Beliefs that my generation held as sacred are now null and void. If Capt. John Paul Jones were asked to surrender today, he would not answer “I have not yet begun to fight” but “Let’s work this out. Violence is never the answer, and all these dead bodies in the ocean are an environmental hazard.”
Also, we can’t seem to shoot offhand anymore. We no longer walk; we sit. And thanks to the current long-range craze, the idea of sneaking to get a closer shot at something is as alien as going afield without four electronic devices that you consult every two and a half minutes.
Stand and Deliver
Shooting from your hind legs like a man (or a woman, or whatever makes your heart happy) is by far the most difficult of all the positions. It requires exponentially more practice than any other simply to be competent, never mind good.

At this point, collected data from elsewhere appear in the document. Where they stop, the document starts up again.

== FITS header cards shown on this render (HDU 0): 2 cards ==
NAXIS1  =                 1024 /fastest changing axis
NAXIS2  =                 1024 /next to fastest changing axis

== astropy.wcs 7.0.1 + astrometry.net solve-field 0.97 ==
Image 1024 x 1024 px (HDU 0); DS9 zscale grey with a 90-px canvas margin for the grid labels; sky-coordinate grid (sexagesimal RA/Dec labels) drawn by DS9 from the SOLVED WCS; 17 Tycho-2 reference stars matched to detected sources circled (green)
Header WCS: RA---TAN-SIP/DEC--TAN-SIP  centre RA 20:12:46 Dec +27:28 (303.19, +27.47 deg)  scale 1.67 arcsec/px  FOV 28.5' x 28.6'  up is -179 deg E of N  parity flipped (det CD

And it is still absolutely necessary to master, unless you enjoy papering the walls of your home with unpunched licenses.
Offhand, Easily, Sort Of
The secret to shooting offhand is to accept that no one can hold a rifle steady while perched on his hind legs. No one. So don’t try to eliminate muzzle movement; instead, control it. Develop the finesse to make the end of the barrel move in a circle and to make that circle smaller and smaller as you aim. Then, the instant the crosshairs are on any part of the bull’s-eye, pull the trigger. Crude as this approach may seem, a great many of your shots will land in the center of the bull anyway.
The other thing you must do is shoot fast—because bucks won’t stand around waiting for you. An aimed offhand shot should take you no more than five seconds, and three is better. The longer you wait, the more likely you’ll screw up.